SESENTA Y CINCO

Samarcanda

9.15 horas

Dos de los guardaespaldas de Zovastina sacaron a Cassiopeia del avión. Le habían dicho que la llevarían hasta el palacio y que permanecería allí.

—¿Se da cuenta de que se ha buscado un buen problema? —le dijo a Zovastina desde la puerta abierta del coche.

Seguramente la ministra no quería tener esa conversación allí, en medio de la pista de aterrizaje, con los empleados del aeropuerto y su guardia personal tan cerca. En el avión, a solas, había sido el momento. Pero Cassiopeia había permanecido en silencio, a propósito, durante las dos últimas horas de vuelo.

—Los problemas son un modo de vida aquí —replicó Zovastina.

Mientras la introducían en el asiento trasero, con las manos esposadas a la espalda, Cassiopeia decidió asestar la puñalada.

—Se equivocó usted con los huesos.

La ministra pareció considerar el reto. Venecia había sido un fracaso, en todos los sentidos, así que no fue ninguna sorpresa para ella que Zovastina se acercara y le preguntara:

—¿Y cómo es eso?

El silbido de los motores y una fuerte brisa primaveral rasgaban el aire, lleno de humo. Cassiopeia se sentó tranquilamente en el asiento trasero y miró a través del parabrisas.

—Había algo que usted quería encontrar —miró directamente a la ministra—, y no lo encontró.

—Burlarse de mí no la va a ayudar.

Ella ignoró la amenaza.

—Si quiere resolver el enigma, tendrá que negociar.

Era fácil interpretar a esa bruja. Ciertamente, Zovastina sospechaba que sabía cosas. ¿Por qué, si no, la había llevado allí? Y Cassiopeia había sido muy cuidadosa, sabiendo que no podía revelar demasiado. Al fin y al cabo, su vida dependía literalmente de cuánta información pudiera ocultar de un modo efectivo.

Uno de los guardias avanzó y susurró algo al oído de Zovastina. La ministra escuchó y Cassiopeia vio que su rostro expresaba, apenas por un momento, una gran conmoción. Luego Zovastina asintió y el guardia se retiró.

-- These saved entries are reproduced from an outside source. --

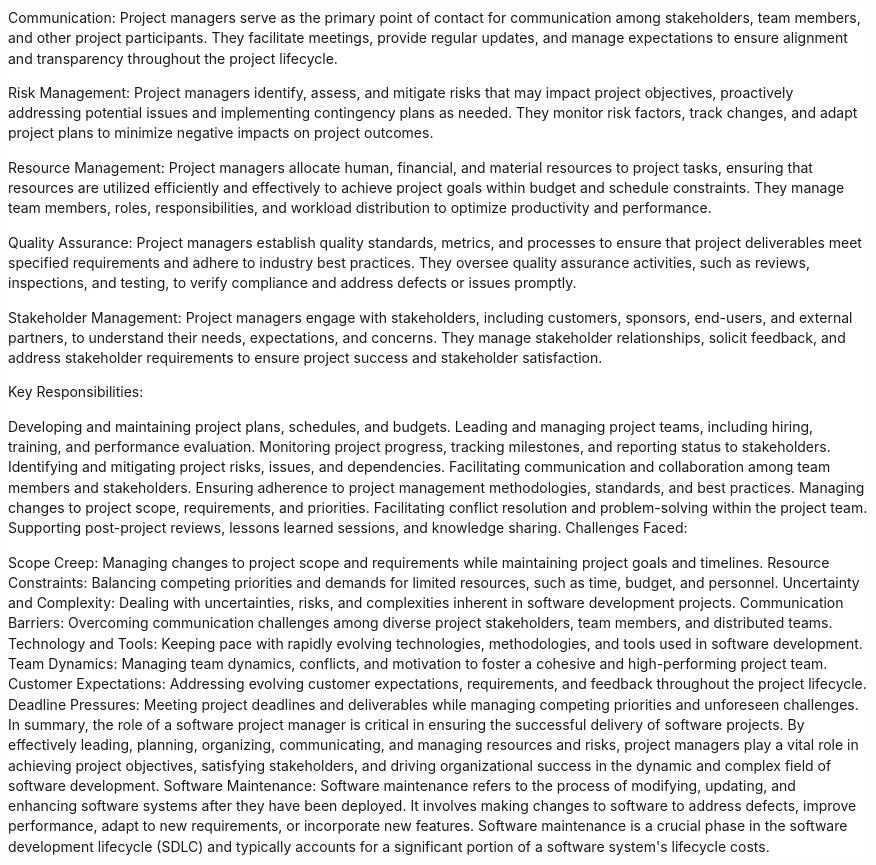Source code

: Communication: Project managers serve as the primary point of contact for communication among stakeholders, team members, and other project participants. They facilitate meetings, provide regular updates, and manage expectations to ensure alignment and transparency throughout the project lifecycle.

Risk Management: Project managers identify, assess, and mitigate risks that may impact project objectives, proactively addressing potential issues and implementing contingency plans as needed. They monitor risk factors, track changes, and adapt project plans to minimize negative impacts on project outcomes.

Resource Management: Project managers allocate human, financial, and material resources to project tasks, ensuring that resources are utilized efficiently and effectively to achieve project goals within budget and schedule constraints. They manage team members, roles, responsibilities, and workload distribution to optimize productivity and performance.

Quality Assurance: Project managers establish quality standards, metrics, and processes to ensure that project deliverables meet specified requirements and adhere to industry best practices. They oversee quality assurance activities, such as reviews, inspections, and testing, to verify compliance and address defects or issues promptly.

Stakeholder Management: Project managers engage with stakeholders, including customers, sponsors, end-users, and external partners, to understand their needs, expectations, and concerns. They manage stakeholder relationships, solicit feedback, and address stakeholder requirements to ensure project success and stakeholder satisfaction.

Key Responsibilities:

Developing and maintaining project plans, schedules, and budgets.
Leading and managing project teams, including hiring, training, and performance evaluation.
Monitoring project progress, tracking milestones, and reporting status to stakeholders.
Identifying and mitigating project risks, issues, and dependencies.
Facilitating communication and collaboration among team members and stakeholders.
Ensuring adherence to project management methodologies, standards, and best practices.
Managing changes to project scope, requirements, and priorities.
Facilitating conflict resolution and problem-solving within the project team.
Supporting post-project reviews, lessons learned sessions, and knowledge sharing.
Challenges Faced:

Scope Creep: Managing changes to project scope and requirements while maintaining project goals and timelines.
Resource Constraints: Balancing competing priorities and demands for limited resources, such as time, budget, and personnel.
Uncertainty and Complexity: Dealing with uncertainties, risks, and complexities inherent in software development projects.
Communication Barriers: Overcoming communication challenges among diverse project stakeholders, team members, and distributed teams.
Technology and Tools: Keeping pace with rapidly evolving technologies, methodologies, and tools used in software development.
Team Dynamics: Managing team dynamics, conflicts, and motivation to foster a cohesive and high-performing project team.
Customer Expectations: Addressing evolving customer expectations, requirements, and feedback throughout the project lifecycle.
Deadline Pressures: Meeting project deadlines and deliverables while managing competing priorities and unforeseen challenges.
In summary, the role of a software project manager is critical in ensuring the successful delivery of software projects. By effectively leading, planning, organizing, communicating, and managing resources and risks, project managers play a vital role in achieving project objectives, satisfying stakeholders, and driving organizational success in the dynamic and complex field of software development.
Software Maintenance:
Software maintenance refers to the process of modifying, updating, and enhancing software systems after they have been deployed. It involves making changes to software to address defects, improve performance, adapt to new requirements, or incorporate new features. Software maintenance is a crucial phase in the software development lifecycle (SDLC) and typically accounts for a significant portion of a software system's lifecycle costs.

—¿Problemas? —preguntó Cassiopeia.

—Los gajes de ser ministra. Usted y yo hablaremos más tarde.

Y se fue.

La puerta delantera de la casa estaba abierta, aunque todo estaba intacto. No había ningún rastro de que hubieran forzado la entrada. En su interior, dos de los miembros de su Batallón Sagrado esperaban. Zovastina miró a uno de ellos y le preguntó:

—¿Qué ha ocurrido?

—Han disparado a dos de nuestros hombres en la cabeza, en algún momento de la pasada noche. La enfermera y Karyn Walde se han ido. Sus ropas todavía están aquí. El despertador de la enfermera estaba programado para las seis de la mañana. Nada indica que quisieran partir voluntariamente.

Se dirigió al dormitorio principal. No podía ser una coincidencia, así que decidió seguir una corazonada. Se acercó a uno de los teléfonos y marcó el número de su secretaria personal. Le dijo lo que quería y esperó tres minutos, hasta que la mujer volvió a ponerse al teléfono.

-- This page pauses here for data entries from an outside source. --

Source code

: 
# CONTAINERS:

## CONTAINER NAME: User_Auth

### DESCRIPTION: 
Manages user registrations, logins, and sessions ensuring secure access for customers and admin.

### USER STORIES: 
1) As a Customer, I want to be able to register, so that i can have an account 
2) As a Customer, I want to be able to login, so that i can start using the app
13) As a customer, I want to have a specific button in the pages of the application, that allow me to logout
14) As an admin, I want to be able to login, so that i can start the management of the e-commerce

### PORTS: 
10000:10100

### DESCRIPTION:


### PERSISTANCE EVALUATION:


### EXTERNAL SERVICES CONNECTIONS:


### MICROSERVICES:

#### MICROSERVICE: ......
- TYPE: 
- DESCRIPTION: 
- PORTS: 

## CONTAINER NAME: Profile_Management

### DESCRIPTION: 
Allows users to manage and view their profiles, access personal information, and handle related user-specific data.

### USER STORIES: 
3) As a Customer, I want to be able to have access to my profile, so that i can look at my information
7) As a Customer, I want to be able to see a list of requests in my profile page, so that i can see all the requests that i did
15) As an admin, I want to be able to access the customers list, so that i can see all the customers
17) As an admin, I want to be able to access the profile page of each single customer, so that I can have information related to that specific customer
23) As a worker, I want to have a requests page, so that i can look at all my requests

—Vincenti entró anoche en la Federación —dijo—, a la 1.40. Avión privado. Usó su visado abierto.

Aún creía que Vincenti había estado detrás del intento de asesinato. Debía de saber que ella no estaba en la Federación. Estaba claro que su gobierno tenía una multitud de problemas —Henrik Thorvaldsen y Cassiopeia Vitt eran una prueba clara de ello—, pero ¿qué tenían que ver con eso?

—Ministra —dijo su secretaria a través del hilo telefónico—, estaba intentando localizarla. Tiene usted una visita.

—¿Vincenti? —preguntó precipitadamente.

—Otro norteamericano.

—¿El embajador?

En Samarcanda había diversas embajadas extranjeras, y muchos de sus días estaban ocupados atendiendo las visitas de sus numerosos representantes.

—Edwin Davis, el asesor de Seguridad Nacional del presidente norteamericano. Entró en el país hace unas horas, con pase diplomático.

—¿Sin anunciarse?

—Simplemente, apareció en el palacio pidiendo verla. Ha dicho que no hablará con nadie de las razones por las que está aquí. Eso tampoco era una coincidencia.

—Estaré allí dentro de unos minutos.